Before the 1980s, a variety of telephone technologies of different eras connected communities within the park. The area was within the Pacific Telephone area of the former Bell System. An electromechanical step-by-step central office at Furnace Creek switched calls for dial telephones in the resort and Visitor Center area. At the time, service was constrained to rotary dial only. Coin service was provided and included dialtone-first 9-1-1 service when that rolled out.

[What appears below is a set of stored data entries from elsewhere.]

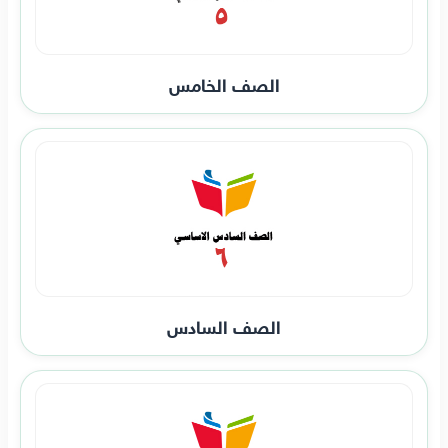
الصف الخامس
الصف السادس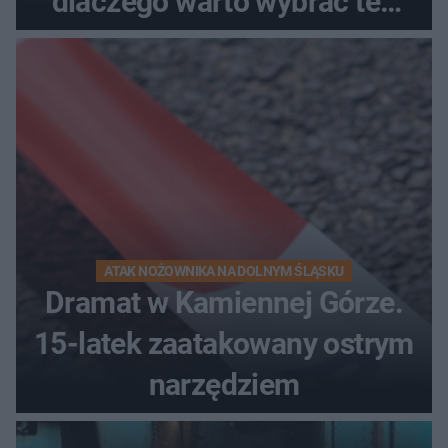
dlaczego warto wybrać ten
kierunek na urlop!
ATAK NOŻOWNIKA NA DOLNYM ŚLĄSKU
Dramat w Kamiennej Górze.
15-latek zaatakowany ostrym
narzędziem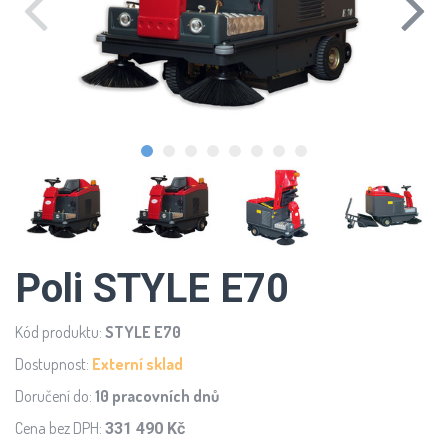
Poli STYLE E70
Kód produktu:
STYLE E70
Dostupnost:
Externí sklad
Doručení do:
10 pracovních dnů
Cena bez DPH:
331 490 Kč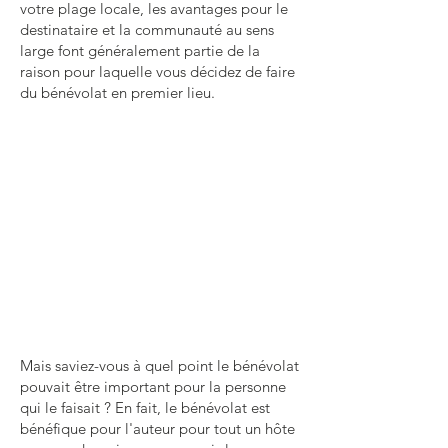
votre plage locale, les avantages pour le
destinataire et la communauté au sens
large font généralement partie de la
raison pour laquelle vous décidez de faire
du bénévolat en premier lieu.
Mais saviez-vous à quel point le bénévolat
pouvait être important pour la personne
qui le faisait ? En fait, le bénévolat est
bénéfique pour l'auteur pour tout un hôte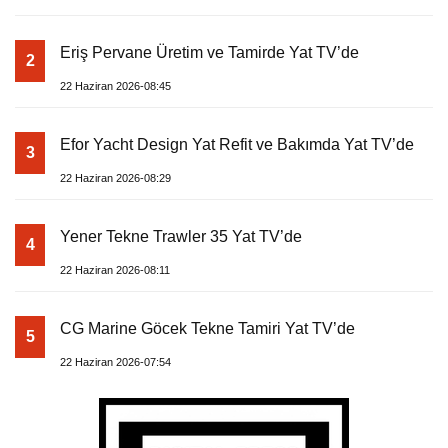
Eriş Pervane Üretim ve Tamirde Yat TV’de
2
22 Haziran 2026-08:45
Efor Yacht Design Yat Refit ve Bakımda Yat TV’de
3
22 Haziran 2026-08:29
Yener Tekne Trawler 35 Yat TV’de
4
22 Haziran 2026-08:11
CG Marine Göcek Tekne Tamiri Yat TV’de
5
22 Haziran 2026-07:54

A 454 MHz (Furnace Creek to Stovepipe Wells) / 459 MHz (reverse direction) full-duplex Rural Radio Telephone Service link went from Furnace Creek Central Office to Stovepipe Wells. The channel pairs were shared with Improved Mobile Telephone Service, which was not offered on UHF in Death Valley. The link used single-frequency (SF) signaling. Subscribers at Stovepipe Wells used non-dial phones, (manual service). To place a call, they would just go off-hook and wait for the operator. To reach Stovepipe Wells from anyplace in North America, callers would dial "0" for the operator and ask for Stovepipe Wells California Toll Station Number... (and the single-digit number). Although Death Valley was in 619 area code at the time, the operator routing for Stovepipe Wells was through Los Angeles: KP 213+181 ST. The caller's local toll operator would have to call an operator in Los Angeles, who would manually set up the call.

Death Valley Junction was also on manual service. A multi-circuit open wire ran from Furnace Creek Central Office to Death Valley Junction. An unusual, non-dial 1A1 Coin Collector was installed at the Amargosa Hotel. Its bright red instruction card said, "Do Not Deposit Coins," as there was no way to send coin relay commands (e.g. coin return/coin collect) over the manual circuit.